Still further, the Supreme Court has become ever more interested in patent cases, and there is no sign that will change anytime soon. The Court has once again taken several very important patent cases this term (see here and here), continuing a trend that has lasted for much of the last decade. If the Supreme Court is going to be taking patent cases why not have at least someone with a patent pedigree? Further, more technology issues can be expected to reach the Supreme Court in the coming decades, privacy issues that deal with government surveillance to regulation of the Internet and everything in between. Our world is only becoming more technologically complex. Having an electrical engineer on the Supreme Court who is intimately familiar technological issues would make a lot of sense.

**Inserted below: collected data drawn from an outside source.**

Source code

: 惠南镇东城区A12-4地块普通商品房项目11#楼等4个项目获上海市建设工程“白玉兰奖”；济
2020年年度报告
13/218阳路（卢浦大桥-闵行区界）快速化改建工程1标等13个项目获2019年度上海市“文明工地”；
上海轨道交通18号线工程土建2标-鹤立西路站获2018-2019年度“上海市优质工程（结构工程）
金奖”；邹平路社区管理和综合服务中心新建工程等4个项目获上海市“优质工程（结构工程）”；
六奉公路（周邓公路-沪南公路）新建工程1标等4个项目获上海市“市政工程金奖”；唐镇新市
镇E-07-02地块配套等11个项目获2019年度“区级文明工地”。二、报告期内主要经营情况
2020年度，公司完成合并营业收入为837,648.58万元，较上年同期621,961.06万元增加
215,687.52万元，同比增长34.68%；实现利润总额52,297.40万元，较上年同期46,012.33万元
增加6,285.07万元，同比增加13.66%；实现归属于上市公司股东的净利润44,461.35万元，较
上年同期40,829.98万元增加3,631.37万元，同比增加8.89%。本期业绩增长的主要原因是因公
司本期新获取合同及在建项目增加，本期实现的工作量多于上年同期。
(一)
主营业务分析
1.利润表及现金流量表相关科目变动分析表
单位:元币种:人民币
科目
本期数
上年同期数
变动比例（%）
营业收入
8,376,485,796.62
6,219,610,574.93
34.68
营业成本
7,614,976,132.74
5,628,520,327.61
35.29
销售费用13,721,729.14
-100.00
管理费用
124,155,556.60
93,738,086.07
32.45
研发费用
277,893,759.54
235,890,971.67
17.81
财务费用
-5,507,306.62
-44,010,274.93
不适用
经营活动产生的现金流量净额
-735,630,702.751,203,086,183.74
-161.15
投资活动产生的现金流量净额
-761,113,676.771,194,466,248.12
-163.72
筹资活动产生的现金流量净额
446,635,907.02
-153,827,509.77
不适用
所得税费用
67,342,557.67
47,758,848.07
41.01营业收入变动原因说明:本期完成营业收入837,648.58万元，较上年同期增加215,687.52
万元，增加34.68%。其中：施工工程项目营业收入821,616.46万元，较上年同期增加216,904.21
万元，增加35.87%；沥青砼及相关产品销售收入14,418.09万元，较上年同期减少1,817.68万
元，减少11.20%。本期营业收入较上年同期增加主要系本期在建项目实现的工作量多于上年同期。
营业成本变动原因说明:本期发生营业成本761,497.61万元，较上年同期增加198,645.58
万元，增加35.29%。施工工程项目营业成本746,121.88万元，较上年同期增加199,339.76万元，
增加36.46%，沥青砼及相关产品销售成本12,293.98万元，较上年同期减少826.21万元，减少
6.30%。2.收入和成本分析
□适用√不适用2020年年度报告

Nominating Judge Chen for the Supreme Court would save the country from acrimony and division, while still allowing President Obama to continue to diversify the Court. In addition to diversifying the Court and welcoming the first Asian American Justice, Chen would become the only member of the Court not from an Ivy League school. Chen received his J.D. from the New York University School of Law and his B.S. in Electrical Engineering from the University of California at Los Angeles. Thus, putting Chen on the Supreme Court would diversify the thought and experiences of the Justices, as well as providing additional ethnic diversity.
Of course, the icing on the cake is that Chen is also a first rate Judge and a top legal mind. With no obvious political ideology not only could he actually be confirmed, but he could be expected to call balls and strikes in a fair and objective way. It is hard to conceive of any serious objections to a Chen nomination.
With the nomination of Judge Chen to the Supreme Court President Obama will avoid the drama we normally see with judges coming out of other appellate courts, and make it very difficult for Republicans to refuse Chen a hearing or to ultimately vote no. In short, the nomination of Judge Chen makes perfect political sense for the President, and it would also be good for the country.